Develop a piece of propaganda and deliver it to your intended audience. For this project you will need to develop both a message and a distribution strategy. The message should involve images and text and should use at least one of the tactics indicated below. Your aim is to influence the opinions of people, rather than impartially providing information. You should design the message with your distribution strategy in mind. Think about your audience. What is the best way to reach them? You can use email, mailboxes, cell phones, walls/bulletin boards, etc., etc. You could choose to spoof a form of propaganda that you have found (please share the original with me) or you could develop your own from scratch.
References:
Think Again - activist artists
Propaganda is a specific type of message presentation directly aimed at influencing the opinions of people, rather than impartially providing information. You could view advertising as a form of propaganda whereby a company tries to convince a certain demographic to buy their product. The government and other groups use propaganda to encourage/discourage types of behavior (stop smoking, wear seatbelts, be Jewish). Perhaps the most powerful forms of propaganda come in times of war where it is used to created hatred towards a supposed enemy or to try and undermine the enemy's resolve. Propaganda uses various tactics:
WORD GAMES
Name-calling - The use of names when referring to groups or individuals (usually negative) - commie, fascist, pig, yuppy
Glittering generalities - The use of adjectives to describe in a positive way - Makes the product, event, person sound better then they are.

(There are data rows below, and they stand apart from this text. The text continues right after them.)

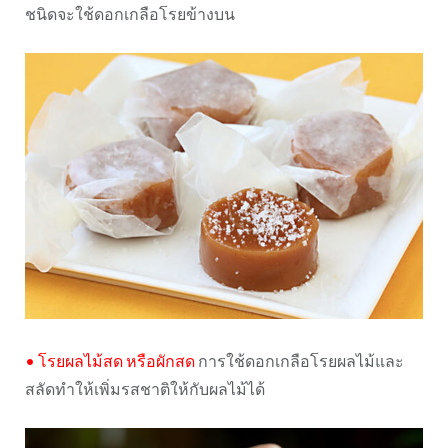
ชนิดจะใช้ดอกเกลือโรยข้างบน
•
โรยผลไม้สด หรือผักสด
การใช้ดอกเกลือโรยผลไม้และ
สลัดทำให้เพิ่มรสชาติให้กับผลไม้ได้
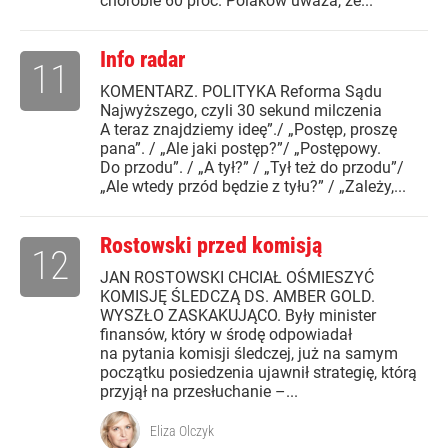
chorobie 60 proc. Polaków uważa, że...
Info radar
11
KOMENTARZ. POLITYKA Reforma Sądu
Najwyższego, czyli 30 sekund milczenia
A teraz znajdziemy ideę”./ „Postęp, proszę
pana”. / „Ale jaki postęp?”/ „Postępowy.
Do przodu”. / „A tył?” / „Tył też do przodu”/
„Ale wtedy przód będzie z tyłu?” / „Zależy,...
Rostowski przed komisją
12
JAN ROSTOWSKI CHCIAŁ OŚMIESZYĆ
KOMISJĘ ŚLEDCZĄ DS. AMBER GOLD.
WYSZŁO ZASKAKUJĄCO. Były minister
finansów, który w środę odpowiadał
na pytania komisji śledczej, już na samym
początku posiedzenia ujawnił strategię, którą
przyjął na przesłuchanie –...
Eliza Olczyk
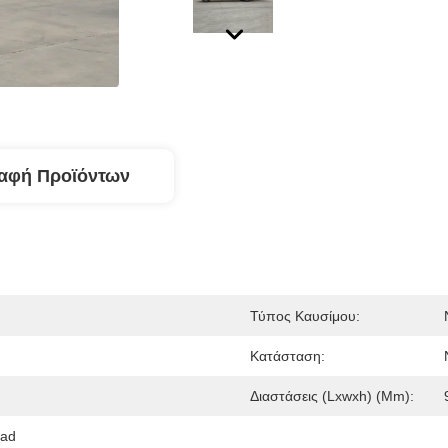
αφή Προϊόντων
Τύπος Καυσίμου:
Κατάσταση:
Διαστάσεις (lxwxh) (mm):
ad 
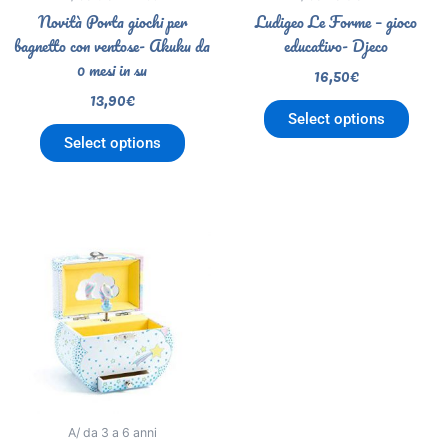
Novità Porta giochi per
Ludigeo Le Forme – gioco
bagnetto con ventose- Akuku da
educativo- Djeco
0 mesi in su
16,50
€
13,90
€
Select options
Select options
A/ da 3 a 6 anni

Euphemisms - Using language that attempts to pacify the audience in order to make an unpleasant reality more palatable. During wartime, civilian casualties are referred to as "collateral damage," and the word "liquidation" is used as a synonym for "murder."
FALSE CONNECTIONS
Transfer - A device by which the propagandist carries over the authority, sanction, and prestige of something we respect and revere to something he would have us accept.
Testimonial - The use of an important person to testify to the importance of the product, event, or person even if that person may not be an expert in the matter.
SPECIAL APPEALS
Plain Folks - The use of common language "Normal Folk" to describe the product, event or person to make it seem as if its already been accepted by the masses.
Bandwagon - The use of "Everybody's doing it" so you should to.
Fear - By playing on the audience's deep-seated fears, practitioners of this technique hope to redirect attention away from the merits of a particular proposal and toward steps that can be taken to reduce the fear.